PROBLEM REQUIREMENTS ▸ Please transcribe the line with "40: (567, 501, 1.03)" and the lines after it through the end of the listing below, keeping both ends and nothing more.

DATA EXTRACT ▸

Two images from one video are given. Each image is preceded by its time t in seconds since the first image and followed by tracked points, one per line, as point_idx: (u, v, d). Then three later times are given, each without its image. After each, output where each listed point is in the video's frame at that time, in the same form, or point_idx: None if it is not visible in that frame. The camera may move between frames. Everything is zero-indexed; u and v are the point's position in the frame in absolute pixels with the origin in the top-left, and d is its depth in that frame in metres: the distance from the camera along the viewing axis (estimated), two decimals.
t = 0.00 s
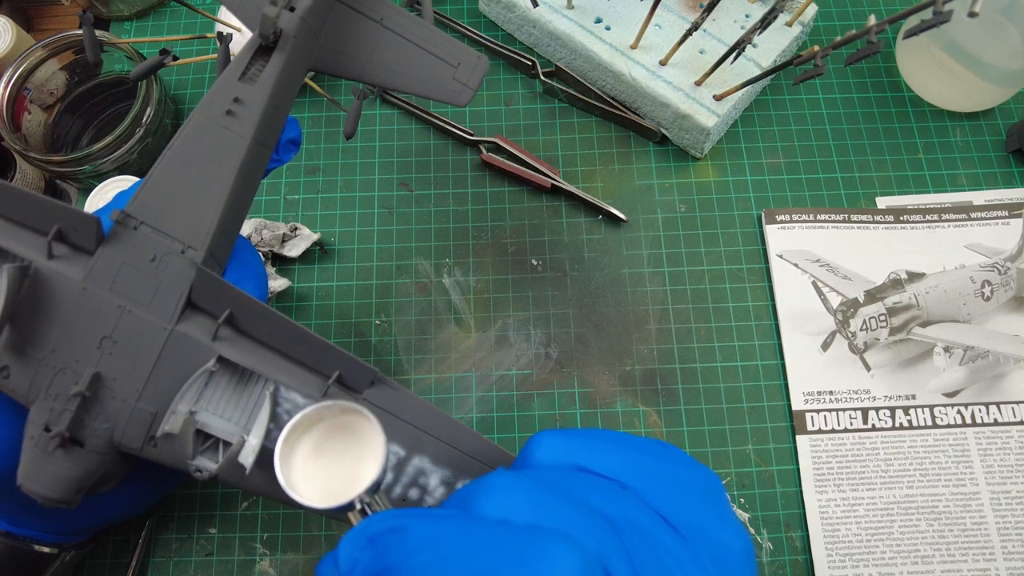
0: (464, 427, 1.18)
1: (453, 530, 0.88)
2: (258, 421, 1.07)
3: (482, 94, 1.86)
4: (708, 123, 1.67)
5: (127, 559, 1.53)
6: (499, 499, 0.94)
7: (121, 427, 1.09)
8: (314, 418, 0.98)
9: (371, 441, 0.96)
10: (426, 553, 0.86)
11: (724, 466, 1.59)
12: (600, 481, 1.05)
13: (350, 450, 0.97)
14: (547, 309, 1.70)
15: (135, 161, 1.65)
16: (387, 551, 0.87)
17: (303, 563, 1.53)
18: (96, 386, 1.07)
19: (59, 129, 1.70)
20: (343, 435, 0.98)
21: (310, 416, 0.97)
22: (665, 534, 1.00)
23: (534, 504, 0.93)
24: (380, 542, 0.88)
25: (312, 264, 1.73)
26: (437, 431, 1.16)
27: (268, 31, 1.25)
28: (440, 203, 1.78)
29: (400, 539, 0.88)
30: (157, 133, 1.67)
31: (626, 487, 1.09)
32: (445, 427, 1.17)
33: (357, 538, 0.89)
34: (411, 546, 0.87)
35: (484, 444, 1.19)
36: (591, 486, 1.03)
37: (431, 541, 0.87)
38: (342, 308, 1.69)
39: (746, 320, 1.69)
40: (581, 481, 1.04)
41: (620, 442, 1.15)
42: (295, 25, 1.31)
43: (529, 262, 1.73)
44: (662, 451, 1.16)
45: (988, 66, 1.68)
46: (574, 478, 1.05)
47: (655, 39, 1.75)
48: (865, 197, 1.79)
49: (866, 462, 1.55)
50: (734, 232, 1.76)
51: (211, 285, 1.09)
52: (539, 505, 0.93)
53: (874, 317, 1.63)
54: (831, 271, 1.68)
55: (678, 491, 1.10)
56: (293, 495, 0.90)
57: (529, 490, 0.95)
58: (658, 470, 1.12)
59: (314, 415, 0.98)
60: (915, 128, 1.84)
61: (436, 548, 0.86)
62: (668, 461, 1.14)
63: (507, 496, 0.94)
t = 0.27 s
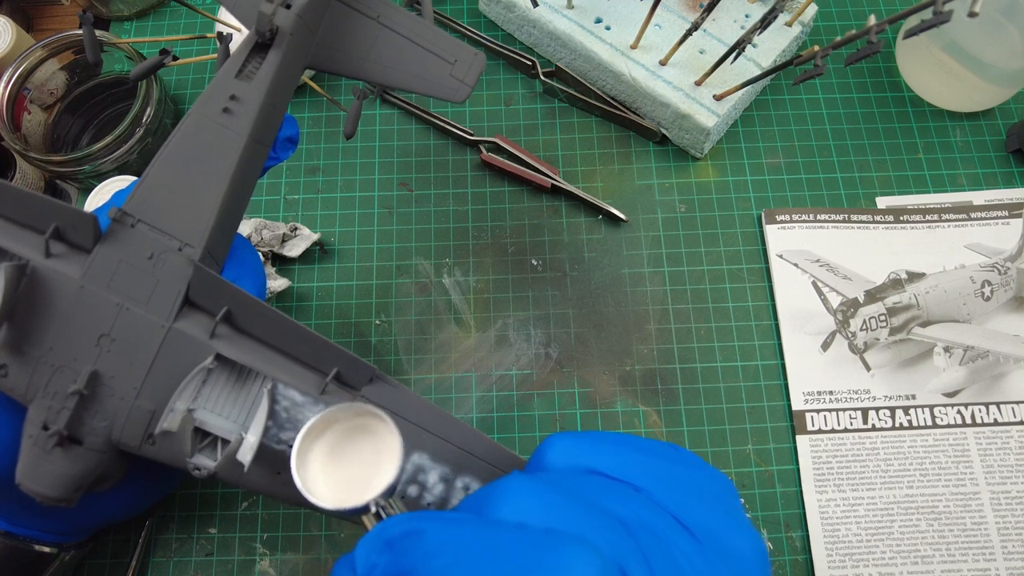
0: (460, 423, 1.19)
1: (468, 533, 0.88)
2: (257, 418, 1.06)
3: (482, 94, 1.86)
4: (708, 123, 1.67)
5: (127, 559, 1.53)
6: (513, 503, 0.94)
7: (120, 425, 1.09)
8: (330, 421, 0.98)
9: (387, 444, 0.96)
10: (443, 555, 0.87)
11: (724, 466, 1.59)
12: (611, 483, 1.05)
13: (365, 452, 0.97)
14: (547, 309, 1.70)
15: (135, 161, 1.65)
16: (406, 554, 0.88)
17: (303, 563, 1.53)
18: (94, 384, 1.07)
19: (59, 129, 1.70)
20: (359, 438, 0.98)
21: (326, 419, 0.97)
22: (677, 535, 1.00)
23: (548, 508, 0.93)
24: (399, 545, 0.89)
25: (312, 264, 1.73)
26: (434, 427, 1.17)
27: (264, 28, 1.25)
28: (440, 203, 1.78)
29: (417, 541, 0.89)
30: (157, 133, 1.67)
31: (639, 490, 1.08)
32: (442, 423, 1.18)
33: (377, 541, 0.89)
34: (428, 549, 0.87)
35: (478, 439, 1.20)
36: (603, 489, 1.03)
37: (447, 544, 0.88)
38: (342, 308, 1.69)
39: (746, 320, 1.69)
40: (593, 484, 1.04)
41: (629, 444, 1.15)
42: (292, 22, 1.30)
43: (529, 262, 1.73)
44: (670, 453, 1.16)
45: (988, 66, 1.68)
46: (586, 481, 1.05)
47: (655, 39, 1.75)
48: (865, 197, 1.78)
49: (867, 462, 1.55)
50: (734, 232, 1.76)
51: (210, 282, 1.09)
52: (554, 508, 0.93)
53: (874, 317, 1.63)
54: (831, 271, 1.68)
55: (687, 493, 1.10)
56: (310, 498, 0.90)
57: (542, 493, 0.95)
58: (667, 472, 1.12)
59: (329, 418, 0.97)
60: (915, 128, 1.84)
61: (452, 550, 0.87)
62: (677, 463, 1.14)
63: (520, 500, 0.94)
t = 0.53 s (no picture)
0: (458, 414, 1.18)
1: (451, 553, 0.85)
2: (255, 412, 1.07)
3: (482, 94, 1.86)
4: (708, 123, 1.67)
5: (127, 559, 1.53)
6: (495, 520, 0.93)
7: (118, 420, 1.09)
8: (310, 441, 0.95)
9: (371, 463, 0.93)
10: None
11: (724, 466, 1.59)
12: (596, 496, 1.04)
13: (348, 473, 0.95)
14: (547, 309, 1.70)
15: (135, 161, 1.65)
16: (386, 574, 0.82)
17: (303, 563, 1.53)
18: (92, 379, 1.07)
19: (59, 129, 1.70)
20: (341, 458, 0.95)
21: (306, 440, 0.95)
22: (662, 550, 0.99)
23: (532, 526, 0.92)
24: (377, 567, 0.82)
25: (312, 264, 1.73)
26: (431, 418, 1.16)
27: (257, 22, 1.26)
28: (440, 203, 1.78)
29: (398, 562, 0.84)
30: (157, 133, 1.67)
31: (624, 502, 1.08)
32: (440, 416, 1.17)
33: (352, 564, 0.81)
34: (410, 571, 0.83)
35: (480, 432, 1.20)
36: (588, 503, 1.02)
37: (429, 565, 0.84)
38: (342, 308, 1.69)
39: (745, 320, 1.69)
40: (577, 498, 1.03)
41: (615, 454, 1.15)
42: (286, 16, 1.30)
43: (529, 262, 1.73)
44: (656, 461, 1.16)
45: (988, 66, 1.68)
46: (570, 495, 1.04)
47: (655, 39, 1.75)
48: (865, 197, 1.78)
49: (867, 462, 1.55)
50: (734, 232, 1.76)
51: (207, 277, 1.09)
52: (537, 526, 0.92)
53: (874, 317, 1.63)
54: (831, 271, 1.68)
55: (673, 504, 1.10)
56: (289, 520, 0.86)
57: (526, 509, 0.93)
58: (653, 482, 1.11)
59: (311, 439, 0.95)
60: (915, 128, 1.84)
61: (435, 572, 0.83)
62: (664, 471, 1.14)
63: (503, 516, 0.93)
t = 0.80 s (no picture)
0: (459, 415, 1.18)
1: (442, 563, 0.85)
2: (255, 412, 1.08)
3: (482, 94, 1.86)
4: (708, 123, 1.67)
5: (127, 559, 1.53)
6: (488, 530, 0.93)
7: (118, 421, 1.09)
8: (303, 451, 0.95)
9: (365, 472, 0.94)
10: None
11: (724, 466, 1.59)
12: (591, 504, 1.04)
13: (342, 482, 0.95)
14: (547, 309, 1.70)
15: (135, 161, 1.65)
16: None
17: (303, 563, 1.53)
18: (93, 380, 1.07)
19: (59, 129, 1.70)
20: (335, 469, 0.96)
21: (299, 449, 0.95)
22: (655, 556, 0.99)
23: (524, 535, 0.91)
24: None
25: (312, 263, 1.73)
26: (432, 419, 1.16)
27: (257, 23, 1.26)
28: (440, 203, 1.78)
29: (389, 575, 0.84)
30: (157, 133, 1.67)
31: (619, 508, 1.08)
32: (442, 416, 1.17)
33: None
34: None
35: (482, 433, 1.19)
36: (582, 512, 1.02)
37: None
38: (342, 308, 1.69)
39: (745, 320, 1.69)
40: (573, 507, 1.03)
41: (611, 459, 1.14)
42: (287, 17, 1.30)
43: (529, 262, 1.73)
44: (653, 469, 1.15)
45: (988, 66, 1.68)
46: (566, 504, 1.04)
47: (655, 39, 1.75)
48: (865, 197, 1.78)
49: (866, 462, 1.55)
50: (734, 232, 1.76)
51: (207, 278, 1.09)
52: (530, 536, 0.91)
53: (874, 317, 1.63)
54: (831, 271, 1.68)
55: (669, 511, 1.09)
56: (282, 531, 0.86)
57: (519, 519, 0.93)
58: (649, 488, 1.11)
59: (303, 449, 0.95)
60: (915, 128, 1.84)
61: None
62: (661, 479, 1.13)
63: (496, 526, 0.93)
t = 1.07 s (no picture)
0: (460, 416, 1.18)
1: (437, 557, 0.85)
2: (257, 415, 1.08)
3: (482, 94, 1.86)
4: (708, 123, 1.67)
5: (127, 559, 1.53)
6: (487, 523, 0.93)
7: (120, 422, 1.09)
8: (300, 444, 0.95)
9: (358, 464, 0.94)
10: None
11: (724, 466, 1.59)
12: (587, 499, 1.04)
13: (338, 475, 0.95)
14: (547, 309, 1.70)
15: (135, 161, 1.65)
16: None
17: (303, 563, 1.53)
18: (94, 381, 1.07)
19: (59, 129, 1.70)
20: (330, 461, 0.96)
21: (295, 442, 0.95)
22: (652, 553, 0.99)
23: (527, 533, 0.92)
24: None
25: (312, 263, 1.73)
26: (433, 421, 1.16)
27: (260, 24, 1.26)
28: (440, 203, 1.78)
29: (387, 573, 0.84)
30: (157, 133, 1.67)
31: (614, 502, 1.08)
32: (443, 419, 1.17)
33: None
34: None
35: (483, 435, 1.19)
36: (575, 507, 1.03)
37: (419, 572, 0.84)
38: (342, 308, 1.69)
39: (745, 320, 1.69)
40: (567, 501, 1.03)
41: (607, 455, 1.15)
42: (288, 18, 1.31)
43: (529, 262, 1.73)
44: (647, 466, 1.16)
45: (988, 66, 1.67)
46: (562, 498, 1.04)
47: (655, 39, 1.75)
48: (865, 196, 1.78)
49: (867, 462, 1.55)
50: (734, 232, 1.76)
51: (208, 279, 1.09)
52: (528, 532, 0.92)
53: (874, 317, 1.63)
54: (831, 271, 1.68)
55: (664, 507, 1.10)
56: (279, 523, 0.86)
57: (514, 512, 0.94)
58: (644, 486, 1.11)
59: (299, 442, 0.95)
60: (915, 128, 1.84)
61: None
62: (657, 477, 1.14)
63: (491, 519, 0.93)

TASK RESULT ▸
40: (567, 501, 1.03)
41: (607, 455, 1.15)
42: (288, 18, 1.31)
43: (529, 262, 1.73)
44: (647, 466, 1.16)
45: (988, 66, 1.67)
46: (562, 498, 1.04)
47: (655, 39, 1.75)
48: (865, 196, 1.78)
49: (867, 462, 1.55)
50: (734, 232, 1.76)
51: (208, 279, 1.09)
52: (528, 532, 0.92)
53: (874, 317, 1.63)
54: (831, 271, 1.68)
55: (664, 507, 1.10)
56: (279, 523, 0.86)
57: (514, 512, 0.94)
58: (644, 486, 1.11)
59: (299, 442, 0.95)
60: (915, 128, 1.84)
61: None
62: (657, 477, 1.14)
63: (491, 519, 0.93)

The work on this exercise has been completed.